Favorability Score Table

I’ve included the favorability score table to provide clear, numeric values and better understand the ranking of our preceding volleyball favorability map and bar plot visualizations:

df_comb %>% kbl() %>% kable_minimal()
county value
atlantic 19.8
bergen 78.2
burlington 56.0
camden 59.5
cape may 7.0
cumberland 0.0
essex 62.9
gloucester 73.4
hudson 100.0
hunterdon 60.1
mercer 46.7
middlesex 88.8
monmouth 67.3
morris 75.0
ocean 80.0
passaic 58.5
salem 6.0
somerset 85.7
sussex 46.2
union 73.7
warren 26.1

Favorability Score Interpretation

While I’d expected Monmouth county to score higher, I didn’t know that the county had seen a net decrease in population in the past decade and this factor alone set the county’s score in a lower bracket. Whereas Hudson county was the highest performing county for population growth and engagement. Being the top in each of these metrics, set the county as the most favorable even though it wasn’t in the top 3 for income.

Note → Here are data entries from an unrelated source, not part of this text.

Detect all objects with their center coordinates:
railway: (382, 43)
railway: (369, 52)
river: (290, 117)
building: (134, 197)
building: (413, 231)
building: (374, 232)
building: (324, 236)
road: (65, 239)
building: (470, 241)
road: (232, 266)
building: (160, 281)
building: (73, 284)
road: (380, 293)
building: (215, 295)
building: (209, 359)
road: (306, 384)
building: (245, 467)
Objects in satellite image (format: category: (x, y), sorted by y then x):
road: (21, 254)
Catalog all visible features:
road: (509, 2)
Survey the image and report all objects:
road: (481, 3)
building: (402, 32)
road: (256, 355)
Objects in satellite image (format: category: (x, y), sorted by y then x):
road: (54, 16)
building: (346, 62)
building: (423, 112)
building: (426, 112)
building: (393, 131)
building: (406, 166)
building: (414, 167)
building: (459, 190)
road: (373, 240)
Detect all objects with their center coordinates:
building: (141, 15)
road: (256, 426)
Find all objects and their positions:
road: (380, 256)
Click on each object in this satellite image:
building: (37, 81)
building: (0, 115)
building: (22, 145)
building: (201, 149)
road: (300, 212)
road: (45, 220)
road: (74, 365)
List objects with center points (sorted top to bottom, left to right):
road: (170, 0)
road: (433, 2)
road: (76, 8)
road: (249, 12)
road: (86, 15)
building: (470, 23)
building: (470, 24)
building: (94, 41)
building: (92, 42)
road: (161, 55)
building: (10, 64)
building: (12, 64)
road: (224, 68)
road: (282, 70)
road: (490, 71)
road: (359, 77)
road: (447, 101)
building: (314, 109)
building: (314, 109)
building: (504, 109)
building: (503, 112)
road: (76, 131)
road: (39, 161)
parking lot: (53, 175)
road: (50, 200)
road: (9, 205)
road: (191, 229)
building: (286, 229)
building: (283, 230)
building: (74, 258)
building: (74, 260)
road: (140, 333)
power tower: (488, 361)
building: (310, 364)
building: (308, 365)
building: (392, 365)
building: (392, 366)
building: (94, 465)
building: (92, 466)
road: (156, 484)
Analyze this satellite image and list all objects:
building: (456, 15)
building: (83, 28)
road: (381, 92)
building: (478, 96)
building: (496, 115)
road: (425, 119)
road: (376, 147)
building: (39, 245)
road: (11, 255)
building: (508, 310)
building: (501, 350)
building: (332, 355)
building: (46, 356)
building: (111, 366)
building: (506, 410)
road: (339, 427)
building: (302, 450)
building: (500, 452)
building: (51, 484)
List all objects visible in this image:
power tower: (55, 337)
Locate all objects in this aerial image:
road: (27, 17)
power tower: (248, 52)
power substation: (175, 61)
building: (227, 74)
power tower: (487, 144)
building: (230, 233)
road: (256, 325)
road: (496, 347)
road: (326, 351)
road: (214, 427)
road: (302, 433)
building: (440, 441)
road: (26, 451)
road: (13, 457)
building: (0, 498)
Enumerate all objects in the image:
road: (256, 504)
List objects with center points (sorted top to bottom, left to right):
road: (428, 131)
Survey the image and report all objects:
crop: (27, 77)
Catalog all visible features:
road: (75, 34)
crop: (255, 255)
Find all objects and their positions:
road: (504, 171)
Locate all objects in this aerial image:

When we pause and think for a second, it makes sense. Hudson county has seen a rise in population, livability, and median income. It’s seen an influx of high earning residents (commuting to the city) as well as Hispanic immigrants. Both of these demographics could be favorable in supporting a new volleyball club. A younger, higher earning population, that loves the game is a great community to become a part of.